━━━ Given records ━━━

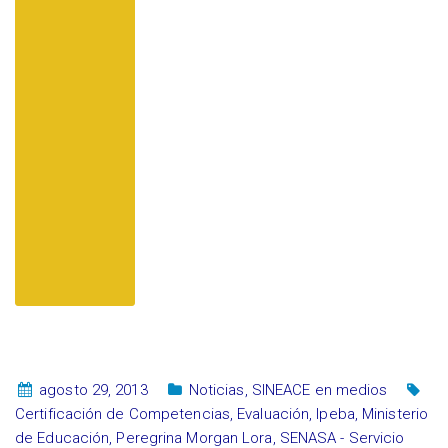
agosto 29, 2013
Noticias
,
SINEACE en medios
Certificación de Competencias
,
Evaluación
,
Ipeba
,
Ministerio
de Educación
,
Peregrina Morgan Lora
,
SENASA - Servicio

━━━

> **Task directions**
Repeat the records exactly but leave out the images.

> **Answer box**
agosto 29, 2013
Noticias
,
SINEACE en medios
Certificación de Competencias
,
Evaluación
,
Ipeba
,
Ministerio
de Educación
,
Peregrina Morgan Lora
,
SENASA - Servicio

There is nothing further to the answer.